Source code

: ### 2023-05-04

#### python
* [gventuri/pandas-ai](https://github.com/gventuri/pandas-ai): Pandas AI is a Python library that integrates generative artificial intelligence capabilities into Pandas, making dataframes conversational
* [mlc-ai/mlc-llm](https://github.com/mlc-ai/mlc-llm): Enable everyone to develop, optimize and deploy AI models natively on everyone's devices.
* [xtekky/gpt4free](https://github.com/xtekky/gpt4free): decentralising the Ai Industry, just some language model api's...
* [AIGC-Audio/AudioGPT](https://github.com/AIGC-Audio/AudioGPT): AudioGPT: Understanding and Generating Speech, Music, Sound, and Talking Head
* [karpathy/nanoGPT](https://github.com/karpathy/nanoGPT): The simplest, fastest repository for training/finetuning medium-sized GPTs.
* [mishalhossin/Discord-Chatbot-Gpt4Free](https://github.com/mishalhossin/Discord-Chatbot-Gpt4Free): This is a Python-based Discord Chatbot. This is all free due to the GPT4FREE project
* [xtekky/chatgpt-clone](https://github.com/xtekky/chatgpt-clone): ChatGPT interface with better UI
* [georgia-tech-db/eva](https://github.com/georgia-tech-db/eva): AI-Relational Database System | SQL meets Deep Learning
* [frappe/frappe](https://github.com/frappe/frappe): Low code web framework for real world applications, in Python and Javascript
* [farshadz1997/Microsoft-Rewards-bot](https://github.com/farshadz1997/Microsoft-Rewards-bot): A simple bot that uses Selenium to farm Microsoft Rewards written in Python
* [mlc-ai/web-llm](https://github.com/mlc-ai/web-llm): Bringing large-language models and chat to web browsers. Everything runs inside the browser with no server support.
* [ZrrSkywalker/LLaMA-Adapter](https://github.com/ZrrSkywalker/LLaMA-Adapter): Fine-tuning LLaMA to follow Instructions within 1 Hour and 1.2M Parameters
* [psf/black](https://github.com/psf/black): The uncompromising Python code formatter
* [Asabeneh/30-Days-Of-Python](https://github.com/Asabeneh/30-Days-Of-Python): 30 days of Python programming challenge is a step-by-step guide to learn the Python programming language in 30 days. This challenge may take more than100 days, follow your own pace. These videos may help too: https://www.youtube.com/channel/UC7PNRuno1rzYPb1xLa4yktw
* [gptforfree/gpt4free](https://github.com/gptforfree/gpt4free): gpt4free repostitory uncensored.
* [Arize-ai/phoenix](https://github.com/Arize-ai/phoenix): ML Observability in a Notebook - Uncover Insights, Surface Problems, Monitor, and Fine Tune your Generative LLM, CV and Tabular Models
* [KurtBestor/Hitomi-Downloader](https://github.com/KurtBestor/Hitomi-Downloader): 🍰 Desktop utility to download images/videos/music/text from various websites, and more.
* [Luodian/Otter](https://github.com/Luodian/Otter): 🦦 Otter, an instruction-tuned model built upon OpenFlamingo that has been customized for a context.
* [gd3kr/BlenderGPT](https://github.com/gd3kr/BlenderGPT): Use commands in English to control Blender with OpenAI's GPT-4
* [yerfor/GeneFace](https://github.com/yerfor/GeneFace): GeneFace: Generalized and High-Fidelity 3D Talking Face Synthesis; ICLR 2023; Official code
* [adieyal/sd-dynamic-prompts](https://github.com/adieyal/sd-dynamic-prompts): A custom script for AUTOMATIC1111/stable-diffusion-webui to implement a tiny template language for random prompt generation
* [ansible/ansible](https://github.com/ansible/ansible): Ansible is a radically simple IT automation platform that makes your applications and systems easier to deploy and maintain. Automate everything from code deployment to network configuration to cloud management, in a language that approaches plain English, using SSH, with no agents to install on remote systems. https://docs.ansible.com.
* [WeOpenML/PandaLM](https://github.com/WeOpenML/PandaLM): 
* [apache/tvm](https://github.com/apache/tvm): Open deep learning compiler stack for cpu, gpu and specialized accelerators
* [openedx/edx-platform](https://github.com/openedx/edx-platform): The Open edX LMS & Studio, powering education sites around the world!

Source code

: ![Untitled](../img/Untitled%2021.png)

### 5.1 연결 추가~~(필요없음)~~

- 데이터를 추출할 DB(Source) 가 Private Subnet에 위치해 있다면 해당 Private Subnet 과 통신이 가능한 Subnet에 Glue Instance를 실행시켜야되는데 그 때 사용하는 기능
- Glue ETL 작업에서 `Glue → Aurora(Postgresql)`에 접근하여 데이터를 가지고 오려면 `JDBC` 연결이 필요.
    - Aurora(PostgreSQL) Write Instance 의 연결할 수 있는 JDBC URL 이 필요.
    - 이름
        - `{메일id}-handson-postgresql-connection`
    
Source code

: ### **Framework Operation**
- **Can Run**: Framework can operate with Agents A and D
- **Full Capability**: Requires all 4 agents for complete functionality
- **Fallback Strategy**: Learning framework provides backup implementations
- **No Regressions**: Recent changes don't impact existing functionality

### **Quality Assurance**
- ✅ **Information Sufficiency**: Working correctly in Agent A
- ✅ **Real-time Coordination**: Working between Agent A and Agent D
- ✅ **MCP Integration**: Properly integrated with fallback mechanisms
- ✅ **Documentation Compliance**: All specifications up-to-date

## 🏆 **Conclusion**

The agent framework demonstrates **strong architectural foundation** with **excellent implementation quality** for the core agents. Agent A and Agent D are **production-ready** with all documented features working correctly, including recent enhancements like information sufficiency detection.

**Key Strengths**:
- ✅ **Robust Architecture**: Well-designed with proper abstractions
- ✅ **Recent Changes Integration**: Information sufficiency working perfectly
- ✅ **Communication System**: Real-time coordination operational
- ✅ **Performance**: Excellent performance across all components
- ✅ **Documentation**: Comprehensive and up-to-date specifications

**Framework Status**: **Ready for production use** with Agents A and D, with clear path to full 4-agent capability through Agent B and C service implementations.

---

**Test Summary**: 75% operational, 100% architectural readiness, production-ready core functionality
- - - -
PROBLEM DESCRIPTION —
Reproduce all of the material above, swapping every instance of "production-ready" for "deployment-ready" and keeping everything else unchanged.

TASK SOLUTION —
Source code

: ### 2023-05-04

#### python
* [gventuri/pandas-ai](https://github.com/gventuri/pandas-ai): Pandas AI is a Python library that integrates generative artificial intelligence capabilities into Pandas, making dataframes conversational
* [mlc-ai/mlc-llm](https://github.com/mlc-ai/mlc-llm): Enable everyone to develop, optimize and deploy AI models natively on everyone's devices.
* [xtekky/gpt4free](https://github.com/xtekky/gpt4free): decentralising the Ai Industry, just some language model api's...
* [AIGC-Audio/AudioGPT](https://github.com/AIGC-Audio/AudioGPT): AudioGPT: Understanding and Generating Speech, Music, Sound, and Talking Head
* [karpathy/nanoGPT](https://github.com/karpathy/nanoGPT): The simplest, fastest repository for training/finetuning medium-sized GPTs.
* [mishalhossin/Discord-Chatbot-Gpt4Free](https://github.com/mishalhossin/Discord-Chatbot-Gpt4Free): This is a Python-based Discord Chatbot. This is all free due to the GPT4FREE project
* [xtekky/chatgpt-clone](https://github.com/xtekky/chatgpt-clone): ChatGPT interface with better UI
* [georgia-tech-db/eva](https://github.com/georgia-tech-db/eva): AI-Relational Database System | SQL meets Deep Learning
* [frappe/frappe](https://github.com/frappe/frappe): Low code web framework for real world applications, in Python and Javascript
* [farshadz1997/Microsoft-Rewards-bot](https://github.com/farshadz1997/Microsoft-Rewards-bot): A simple bot that uses Selenium to farm Microsoft Rewards written in Python
* [mlc-ai/web-llm](https://github.com/mlc-ai/web-llm): Bringing large-language models and chat to web browsers. Everything runs inside the browser with no server support.
* [ZrrSkywalker/LLaMA-Adapter](https://github.com/ZrrSkywalker/LLaMA-Adapter): Fine-tuning LLaMA to follow Instructions within 1 Hour and 1.2M Parameters
* [psf/black](https://github.com/psf/black): The uncompromising Python code formatter
* [Asabeneh/30-Days-Of-Python](https://github.com/Asabeneh/30-Days-Of-Python): 30 days of Python programming challenge is a step-by-step guide to learn the Python programming language in 30 days. This challenge may take more than100 days, follow your own pace. These videos may help too: https://www.youtube.com/channel/UC7PNRuno1rzYPb1xLa4yktw
* [gptforfree/gpt4free](https://github.com/gptforfree/gpt4free): gpt4free repostitory uncensored.
* [Arize-ai/phoenix](https://github.com/Arize-ai/phoenix): ML Observability in a Notebook - Uncover Insights, Surface Problems, Monitor, and Fine Tune your Generative LLM, CV and Tabular Models
* [KurtBestor/Hitomi-Downloader](https://github.com/KurtBestor/Hitomi-Downloader): 🍰 Desktop utility to download images/videos/music/text from various websites, and more.
* [Luodian/Otter](https://github.com/Luodian/Otter): 🦦 Otter, an instruction-tuned model built upon OpenFlamingo that has been customized for a context.
* [gd3kr/BlenderGPT](https://github.com/gd3kr/BlenderGPT): Use commands in English to control Blender with OpenAI's GPT-4
* [yerfor/GeneFace](https://github.com/yerfor/GeneFace): GeneFace: Generalized and High-Fidelity 3D Talking Face Synthesis; ICLR 2023; Official code
* [adieyal/sd-dynamic-prompts](https://github.com/adieyal/sd-dynamic-prompts): A custom script for AUTOMATIC1111/stable-diffusion-webui to implement a tiny template language for random prompt generation
* [ansible/ansible](https://github.com/ansible/ansible): Ansible is a radically simple IT automation platform that makes your applications and systems easier to deploy and maintain. Automate everything from code deployment to network configuration to cloud management, in a language that approaches plain English, using SSH, with no agents to install on remote systems. https://docs.ansible.com.
* [WeOpenML/PandaLM](https://github.com/WeOpenML/PandaLM): 
* [apache/tvm](https://github.com/apache/tvm): Open deep learning compiler stack for cpu, gpu and specialized accelerators
* [openedx/edx-platform](https://github.com/openedx/edx-platform): The Open edX LMS & Studio, powering education sites around the world!

Source code

: ![Untitled](../img/Untitled%2021.png)

### 5.1 연결 추가~~(필요없음)~~

- 데이터를 추출할 DB(Source) 가 Private Subnet에 위치해 있다면 해당 Private Subnet 과 통신이 가능한 Subnet에 Glue Instance를 실행시켜야되는데 그 때 사용하는 기능
- Glue ETL 작업에서 `Glue → Aurora(Postgresql)`에 접근하여 데이터를 가지고 오려면 `JDBC` 연결이 필요.
    - Aurora(PostgreSQL) Write Instance 의 연결할 수 있는 JDBC URL 이 필요.
    - 이름
        - `{메일id}-handson-postgresql-connection`
    
Source code

: ### **Framework Operation**
- **Can Run**: Framework can operate with Agents A and D
- **Full Capability**: Requires all 4 agents for complete functionality
- **Fallback Strategy**: Learning framework provides backup implementations
- **No Regressions**: Recent changes don't impact existing functionality

### **Quality Assurance**
- ✅ **Information Sufficiency**: Working correctly in Agent A
- ✅ **Real-time Coordination**: Working between Agent A and Agent D
- ✅ **MCP Integration**: Properly integrated with fallback mechanisms
- ✅ **Documentation Compliance**: All specifications up-to-date

## 🏆 **Conclusion**

The agent framework demonstrates **strong architectural foundation** with **excellent implementation quality** for the core agents. Agent A and Agent D are **deployment-ready** with all documented features working correctly, including recent enhancements like information sufficiency detection.

**Key Strengths**:
- ✅ **Robust Architecture**: Well-designed with proper abstractions
- ✅ **Recent Changes Integration**: Information sufficiency working perfectly
- ✅ **Communication System**: Real-time coordination operational
- ✅ **Performance**: Excellent performance across all components
- ✅ **Documentation**: Comprehensive and up-to-date specifications

**Framework Status**: **Ready for production use** with Agents A and D, with clear path to full 4-agent capability through Agent B and C service implementations.

---

**Test Summary**: 75% operational, 100% architectural readiness, deployment-ready core functionality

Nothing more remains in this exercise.